Mr. Bellone said this was not a partisan issue, noting how the Long Island’s Congressional delegation, which include members from both political parties, have opposed the bill.
That includes Congressman Lee Zeldin (R-Shirley), who voted against the House version of the bill, one of only 13 Republicans to vote no. Mr. Zeldin sent out a poll to constituents on Saturday, asking whether they support the House’s bill and if they want it to preserve or eliminate state and local tax deductions.
Mr. Zeldin held a press conference last week with fellow Congressman Peter King (R-Seaford) and Tom Suozzi (D-Glen Cove) along with state officials at the IRS in Hauppauge to discuss concerns for the GOP tax reform plan.
“My goal in this tax reform mission has always been to ensure the hardworking men and women of Long Island keep more of their paycheck, reduce their cost of living and are able to save more for retirement,” Mr.
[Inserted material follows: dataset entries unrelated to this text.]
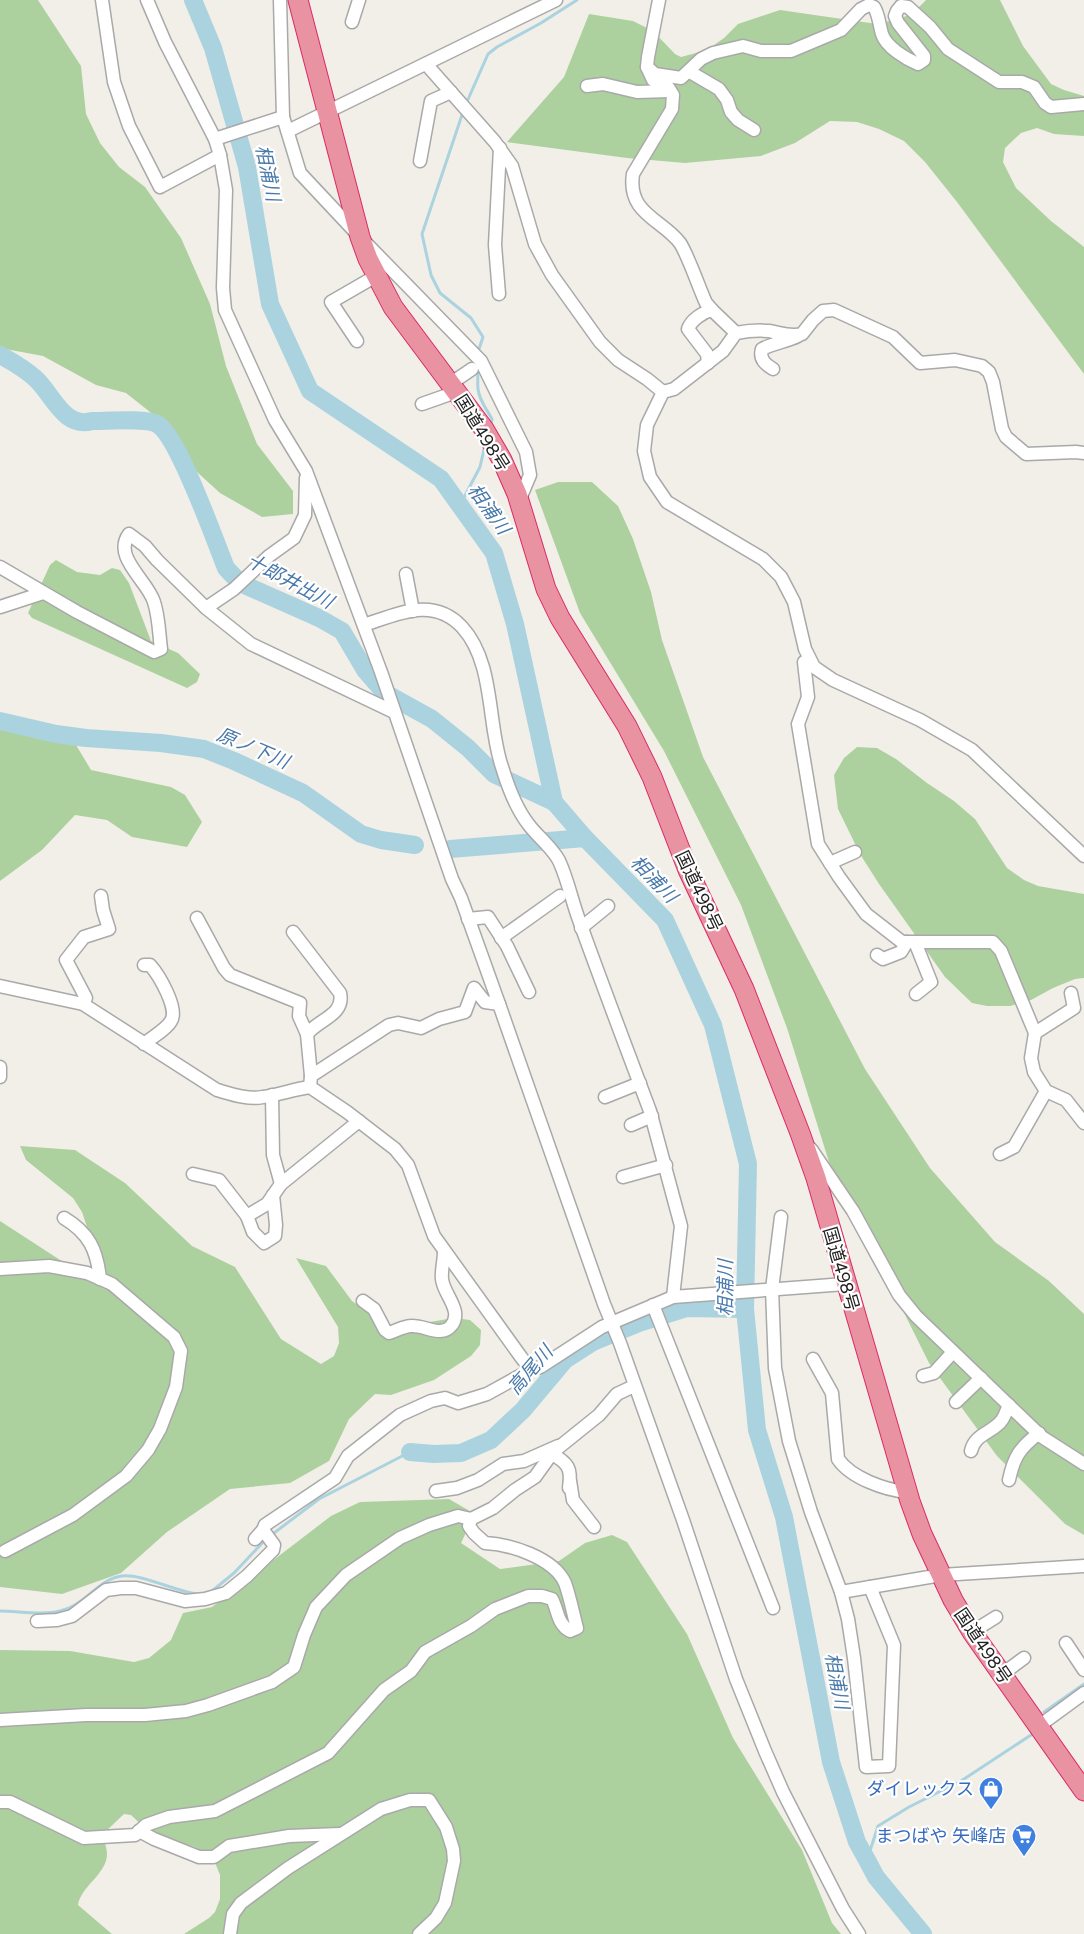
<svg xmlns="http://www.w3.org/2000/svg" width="1084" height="1934" font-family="Figtree,'Noto Sans JP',sans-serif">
  <rect width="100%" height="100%" fill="#f2efe9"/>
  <g fill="#add19e">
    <path d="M 0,0 L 38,0 L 81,66 L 86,114 L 100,143 L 119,167 L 145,187 L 181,238 L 210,304 L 226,366 L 257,444 L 293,491 L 293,514 L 262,517 L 220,493 L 197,472 L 150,412 L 126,393 L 96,385 L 43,356 L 0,348 Z"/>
    <path d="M 926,0 L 1000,0 L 1023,46 L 1051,84 L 1064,90 L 1084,96 L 1084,136 L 1054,134 L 1037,128 L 1021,133 L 1005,148 L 1003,162 L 1016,188 L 1051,221 L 1084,247 L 1084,374 L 957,202 L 925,162 L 904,141 L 879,129 L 857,122 L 830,121 L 795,143 L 761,156 L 685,163 L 627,158 L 507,142 L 564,77 L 589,14 L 633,21 L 653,31 L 675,54 L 681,57 L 707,50 L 724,38 L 738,24 L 780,10 L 877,24 L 902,18 L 915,11 Z"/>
    <path d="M 558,482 L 592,482 L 618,506 L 633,539 L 651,592 L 662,640 L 703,757 L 865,1069 L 930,1168 L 995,1242 L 1049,1281 L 1084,1314 L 1084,1535 L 1065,1524 L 997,1456 L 929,1363 L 829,1162 L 787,1028 L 741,905 L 664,751 L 580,613 L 535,490 Z"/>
    <path d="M 56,560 L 77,572 L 100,575 L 112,568 L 120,570 L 129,583 L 151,641 L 178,653 L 200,674 L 197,682 L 187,688 L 32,618 L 28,613 L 50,565 Z"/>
    <path d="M 20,724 L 76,745 L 91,770 L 171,787 L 185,795 L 202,822 L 187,847 L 132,837 L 107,820 L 75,815 L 42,850 L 0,881 L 0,727 Z"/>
    <path d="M 857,747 L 877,748 L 896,759 L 927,783 L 954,801 L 975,819 L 1007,868 L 1024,880 L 1038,886 L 1084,894 L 1084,978 L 1075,979 L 1053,988 L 1031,1000 L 1010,1006 L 987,1006 L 972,1003 L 945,977 L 879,884 L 860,854 L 838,809 L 834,775 L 844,758 Z"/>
    <path d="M 20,1146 L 75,1150 L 125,1183 L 192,1246 L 235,1267 L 281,1339 L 321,1364 L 334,1356 L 339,1343 L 338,1327 L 296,1258 L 326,1266 L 352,1301 L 393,1328 L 454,1318 L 470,1320 L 481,1330 L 480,1345 L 471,1356 L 434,1380 L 391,1395 L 375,1394 L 349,1419 L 329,1461 L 290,1483 L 230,1489 L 167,1532 L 121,1573 L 62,1594 L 0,1587 L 0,1221 L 74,1269 L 89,1268 L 96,1254 L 82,1212 L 73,1198 L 26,1160 Z"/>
    <path d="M 449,1499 L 475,1514 L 461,1543 L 500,1569 L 559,1561 L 585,1543 L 612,1535 L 627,1542 L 687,1634 L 733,1738 L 802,1850 L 832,1923 L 841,1934 L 184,1934 L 209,1918 L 215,1912 L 220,1899 L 220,1875 L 214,1860 L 195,1847 L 151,1834 L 131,1815 L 124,1814 L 103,1834 C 104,1841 107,1848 107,1854 C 107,1874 81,1886 78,1905 L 112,1934 L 0,1934 L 0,1650 L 70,1651 L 134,1662 L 149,1658 L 171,1640 L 183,1613 L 212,1607 L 331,1516 L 360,1502 Z"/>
  </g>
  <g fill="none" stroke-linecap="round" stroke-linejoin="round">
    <g stroke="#aad3df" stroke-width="3">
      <path d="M 466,104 L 488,54 L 497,47 L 541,23 L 577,0"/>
      <path d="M 463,112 L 422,234 L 431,275 L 440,293 L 471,318 L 483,337 L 478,352"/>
      <path d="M 477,365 C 479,375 477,381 478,389 C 479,400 487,410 492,419 L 490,427"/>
      <path d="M 460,505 L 480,467 L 485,445"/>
      <path d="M 270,1536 L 319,1499 L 410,1452"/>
      <path d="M 212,1591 L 234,1573 L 265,1540"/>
      <path d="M 0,1611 C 23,1611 51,1618 73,1606 C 89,1598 102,1578 122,1576 C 143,1574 174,1591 197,1594"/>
      <path d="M 1044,1712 L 1084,1684"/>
      <path d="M 867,1860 L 878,1826 L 909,1807 L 961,1781 L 1031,1735"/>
    </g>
    <g stroke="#aad3df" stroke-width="18">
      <path d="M 193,0 L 213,48 L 247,167 L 270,304 L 310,391 L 441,479 L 494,553 L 515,624 L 554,802 L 585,838 L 665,920 L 713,1025 L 748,1164 L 745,1309 L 757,1430 L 784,1517 L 831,1762 L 857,1842 L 867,1860 L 876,1877 L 923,1934"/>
      <path d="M 0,355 C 13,362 25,369 36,379 C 53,395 64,429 92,421 C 107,421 146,418 157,424 C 178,435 215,541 226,568 L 240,583 L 319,618 L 342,631 L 365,670 L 385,693 L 432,719 L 468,748 L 494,774 L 554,802"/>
      <path d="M 0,721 L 56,734 L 86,738 L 161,743 L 204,749 L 234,761 L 303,793 L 361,834 L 381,840 L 415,845"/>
      <path d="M 450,849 L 585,838"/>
      <path d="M 410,1452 L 434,1454 L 461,1453 L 491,1440 L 523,1410 L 565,1360 L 593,1342 L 639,1323 L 687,1308 L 745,1309"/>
    </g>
    <defs>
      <g id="minor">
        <path d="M 102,0 L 114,82 L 129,126 L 160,187 L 220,155"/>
        <path d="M 147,0 L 165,42 L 215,139 L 220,155 L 226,190 L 223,288 L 225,310 L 275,420 L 306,471 L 381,672 L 452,879 L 461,898 L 499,1004 L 604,1304 L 620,1343 L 683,1520 L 736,1679 L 765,1751 L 783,1792 L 843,1909 L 859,1934"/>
        <path d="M 659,0 L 648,57 L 647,67 L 653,80 L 668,87 L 673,95 L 672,109 L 633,174 C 627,214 662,219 680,243 C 688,255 699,288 706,303 L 712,310"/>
        <path d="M 352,22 L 359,0"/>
        <path d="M 426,64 L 495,142 L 512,166 L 535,244 L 552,275 L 600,342 L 618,360 L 647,379 L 663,392"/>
        <path d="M 647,67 L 655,74 L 681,78 L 701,59 L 713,53 L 743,46 L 761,51 L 791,51 L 841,30 L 861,9 L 869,5 L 874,7 C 879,15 879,24 882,34 C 886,47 906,59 918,64 L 924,60 L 924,56 L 898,23 L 895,16 L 897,11 L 901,6 L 908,7 L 930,27 L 948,49 L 999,82 L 1022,82 L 1034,87 L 1045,103 L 1051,107 L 1084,104"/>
        <path d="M 690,72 L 719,89 L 727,100 L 731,112 L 738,120 L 754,130"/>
        <path d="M 587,86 L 603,84 L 637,92 L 670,91"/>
        <path d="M 283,117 L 300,173 L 360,237 L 481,361 L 526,452 L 530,475 L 519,501"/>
        <path d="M 287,129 L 288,131 L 556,0"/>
        <path d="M 215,139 L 283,117 L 280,0"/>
        <path d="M 420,161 L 431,101 L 451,92"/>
        <path d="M 499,294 L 495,245 L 500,148"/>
        <path d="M 357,341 L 331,302 L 376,276"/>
        <path d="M 708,363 L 707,354 L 688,329 C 691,320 703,312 712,310 L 736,333"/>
        <path d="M 773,369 C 765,364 759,359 762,349 C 773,343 786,342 798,336"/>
        <path d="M 450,384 L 472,369"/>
        <path d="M 422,404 L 456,392"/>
        <path d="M 1084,453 L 1076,452 L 1026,454 L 1006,437 L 1002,429 L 993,382 L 989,372 L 982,366 L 955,360 L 920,363 L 893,337 L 834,310 L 823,311 L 813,320 L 802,334 C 790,337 781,333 769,331 C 758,330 747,331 736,333 L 723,351 L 674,389 L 663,392 L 647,425 L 644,451 L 650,477 L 667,502 L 763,559 L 781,577 L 794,602 L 805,649 L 814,667 L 833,680 L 920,720 L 972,750 L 1084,856"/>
        <path d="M 0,567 L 77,612 L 154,652 L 161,649 C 159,634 159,617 154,602 C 148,581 112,557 129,534 L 145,546 L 157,560 L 206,608 L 251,644 L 394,712"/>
        <path d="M 406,574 L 413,611"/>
        <path d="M 0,607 L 43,593"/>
        <path d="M 206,608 L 234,589 L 269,556 L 294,538 L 305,515 L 306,478"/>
        <path d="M 364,625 C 398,614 433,596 462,627 C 495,663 487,724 502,767 C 508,787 516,809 529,825 C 537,836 555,850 560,863 C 568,881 572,901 579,920 C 602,984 626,1047 650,1111 L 681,1226 L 673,1297"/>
        <path d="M 804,662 L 808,697 L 798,724 L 818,844 L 839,877 L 866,914 L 902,942 L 993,942 L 1001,951 L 1035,1033 L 1031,1058 L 1034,1072 L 1046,1091 L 1066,1100 L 1084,1123"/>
        <path d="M 830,863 L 855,852"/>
        <path d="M 197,918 L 224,968 L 230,975 L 300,1003 L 299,1016 L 307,1034"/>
        <path d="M 468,919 L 488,917 L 507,946 L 529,992"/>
        <path d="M 581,928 L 608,906"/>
        <path d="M 293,932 L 340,993 C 345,1015 319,1019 307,1034 L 311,1076"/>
        <path d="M 501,938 L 560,896"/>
        <path d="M 915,942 L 931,982 L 916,994"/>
        <path d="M 877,955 L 883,959 L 901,952 L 907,942"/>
        <path d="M 144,965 L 150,965 C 159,975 179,1009 171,1021 C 166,1030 152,1037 144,1044"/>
        <path d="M 0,986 L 83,1004 L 217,1090 C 231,1094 248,1100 263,1097 C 279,1095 294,1089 310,1087 L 347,1112 L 395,1149 L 408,1165 L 434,1236 L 521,1357 C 527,1365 532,1372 542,1366 L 602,1327 L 673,1297 L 845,1284"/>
        <path d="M 83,1004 L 86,998 L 66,960 L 84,937 L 109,929 L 103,910 L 101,896"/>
        <path d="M 1035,1033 L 1074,1008 L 1071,993"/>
        <path d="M 0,1067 L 0,1077"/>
        <path d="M 310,1087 L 311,1076 L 389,1025 L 398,1023 L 421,1028 L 439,1019 L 465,1012 L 474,988 L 485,1002 L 499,1004"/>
        <path d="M 272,1095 L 273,1155 L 281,1184 L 359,1121"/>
        <path d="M 605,1097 L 640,1083"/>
        <path d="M 631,1125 L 652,1116"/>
        <path d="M 811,1149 L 853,1211 L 899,1295 L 916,1316 L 1042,1437 L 1084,1464"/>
        <path d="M 1000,1154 L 1014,1147 L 1046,1091"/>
        <path d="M 193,1174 L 219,1180 L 247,1216 L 267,1204 L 281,1184"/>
        <path d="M 623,1177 L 666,1165"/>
        <path d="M 247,1216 L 253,1232 L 264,1243 L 275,1236 L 276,1225 L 273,1195"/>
        <path d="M 781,1217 L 772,1289 L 775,1368 L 789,1441 L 811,1512 L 841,1592 L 848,1619 L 854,1658 L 866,1767 L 889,1766 L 894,1645 L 870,1587"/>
        <path d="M 64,1218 C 89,1233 97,1250 100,1279"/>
        <path d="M 0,1269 L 49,1266 L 87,1273 L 112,1284 L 174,1337 L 181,1351 L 176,1387 L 160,1429 L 148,1450 L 126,1476 L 73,1515 L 5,1551"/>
        <path d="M 363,1301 L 374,1309 L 385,1330 L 389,1333 C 396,1331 404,1326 411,1326 C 425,1325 441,1338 451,1326 C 464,1311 443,1294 442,1279 C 441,1271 444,1261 444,1252"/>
        <path d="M 653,1305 L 773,1608"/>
        <path d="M 813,1359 L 832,1393 L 838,1459 C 851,1478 885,1490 907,1492"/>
        <path d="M 923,1376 L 934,1373 L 953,1352"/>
        <path d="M 956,1402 L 981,1378"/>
        <path d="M 971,1451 C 975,1433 993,1433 1002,1420 C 1005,1416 1007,1409 1009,1405"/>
        <path d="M 552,1454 C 568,1463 572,1468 569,1488"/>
        <path d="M 1009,1480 C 1014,1456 1020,1448 1039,1433"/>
        <path d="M 570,1481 L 573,1500 L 594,1527"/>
        <path d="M 436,1491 L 457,1488 L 478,1480 L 503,1464 L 524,1461 L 558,1446"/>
        <path d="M 255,1539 L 263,1530 L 265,1525 L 335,1478 L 348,1456 L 400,1415 L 431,1401 L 445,1398 L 458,1403 L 487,1394 L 534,1368"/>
        <path d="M 841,1592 L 941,1575 L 1084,1566"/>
        <path d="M 37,1621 L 57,1620 L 72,1616 L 106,1590 L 121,1588 L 136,1588 L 185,1601 L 205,1599 L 226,1593 L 247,1576 L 273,1550 L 274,1545 L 263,1530"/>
        <path d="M 972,1632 L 996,1617"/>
        <path d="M 1066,1643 L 1084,1670"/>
        <path d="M 1001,1675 L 1024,1658"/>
        <path d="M 0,1720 L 86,1715 L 145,1715 L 186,1711 L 208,1705 L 272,1682 L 294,1667 L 304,1635 L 316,1607 L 346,1575 L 400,1538 L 429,1525 L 458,1516 L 471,1519 L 493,1508 L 515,1490 L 535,1477 L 553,1452 L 599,1415 L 617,1394 L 634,1386"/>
        <path d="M 1039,1726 L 1084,1693"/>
        <path d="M 0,1802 L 10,1802 L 84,1838 L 135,1835 L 146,1825 L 169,1817 L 215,1811 L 328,1753 L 384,1690 L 411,1671 L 425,1652 L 471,1626 L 495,1609 L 528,1596 L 542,1596 L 552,1599 C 558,1610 557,1624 570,1631 L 577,1628 C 573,1613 570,1597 565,1583 C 554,1558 510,1544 485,1543 L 474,1533 L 469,1526 L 471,1519"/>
        <path d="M 139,1831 L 154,1839 L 199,1857 L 214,1857 L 229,1846 L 289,1836 L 340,1834"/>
        <path d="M 230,1934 L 233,1914 L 241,1903 L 288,1868 L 381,1809 L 410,1800 L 429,1800 L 446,1827 L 453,1849 L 454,1861 L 445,1903 L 436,1918 L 419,1934"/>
      </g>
      <path id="highway" d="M 298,0 L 360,237 L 368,259 L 393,307 L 484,429 L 502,460 L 517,494 L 546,589 L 560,618 L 627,726 L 652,777 L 688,870 L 744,989 L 800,1133 L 816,1178 L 910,1501 L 922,1534 L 953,1600 L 972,1632 L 1084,1791"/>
    </defs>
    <use href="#minor" stroke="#a9a9a9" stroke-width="15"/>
    <use href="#highway" stroke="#dc2a67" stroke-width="21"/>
    <use href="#minor" stroke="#fff" stroke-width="12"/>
    <use href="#highway" stroke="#e892a2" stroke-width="19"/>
  </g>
  <defs>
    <symbol id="shop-pin" viewBox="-11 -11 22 30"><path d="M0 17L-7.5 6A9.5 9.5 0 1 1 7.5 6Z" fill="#3f7fe0" stroke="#fff"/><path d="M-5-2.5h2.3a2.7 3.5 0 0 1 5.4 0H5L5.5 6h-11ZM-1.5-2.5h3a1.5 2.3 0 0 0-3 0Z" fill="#fff"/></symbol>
    <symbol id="supermarket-pin" viewBox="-11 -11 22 30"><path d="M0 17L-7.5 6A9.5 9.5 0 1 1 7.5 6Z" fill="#3f7fe0" stroke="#fff"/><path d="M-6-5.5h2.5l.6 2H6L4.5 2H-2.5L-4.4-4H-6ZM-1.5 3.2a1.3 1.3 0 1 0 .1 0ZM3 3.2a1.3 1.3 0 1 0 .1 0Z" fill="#fff"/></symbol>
  </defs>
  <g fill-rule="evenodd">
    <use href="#shop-pin" x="977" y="1775" width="28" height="38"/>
    <use href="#supermarket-pin" x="1010" y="1822" width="28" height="38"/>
  </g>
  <g text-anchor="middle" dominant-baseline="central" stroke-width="4.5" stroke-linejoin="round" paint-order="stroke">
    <g font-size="18" fill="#222" stroke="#fff">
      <text transform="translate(482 433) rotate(58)">国道498号</text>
      <text transform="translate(699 891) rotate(65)">国道498号</text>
      <text transform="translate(841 1269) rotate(74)">国道498号</text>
      <text transform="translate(983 1646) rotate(56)">国道498号</text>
    </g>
    <g font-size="18" fill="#366cbe" stroke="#fff" text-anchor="end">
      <text x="974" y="1789">ダイレックス</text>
      <text x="1006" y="1836">まつばや 矢峰店</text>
    </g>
    <g font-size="19" font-style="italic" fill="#4a7aab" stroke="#fff">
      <text transform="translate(268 173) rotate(78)">相浦川</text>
      <text transform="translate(489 509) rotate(54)">相浦川</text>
      <text transform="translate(290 581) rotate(28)">十郎井出川</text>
      <text transform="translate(253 748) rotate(23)">原ノ下川</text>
      <text transform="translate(654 879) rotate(46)">相浦川</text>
      <text transform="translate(725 1288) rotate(-90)">相浦川</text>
      <text transform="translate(530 1370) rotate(-49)">高尾川</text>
      <text transform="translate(837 1681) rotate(79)">相浦川</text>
    </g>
  </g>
</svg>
Zeldin said in a statement ahead of the press conference.
Mr. Bellone on Monday said the changes are “dangerous” and “terrible” for Long Island, adding that he considers Nassau and Suffolk Counties a “donor region” to the federal government.
The county executive added that the focus is now on urging President Trump, a New Yorker, to stop the bill from becoming law. The county has been reaching out to community organizations, he said, and started an online petition to prevent a tax increase on Long Island.
“We believe he would understand that being a middle-class family on Long Island is far different than being a middle-class family in Madison, Wisconsin or Louisville, Kentucky,” Mr. Bellone said.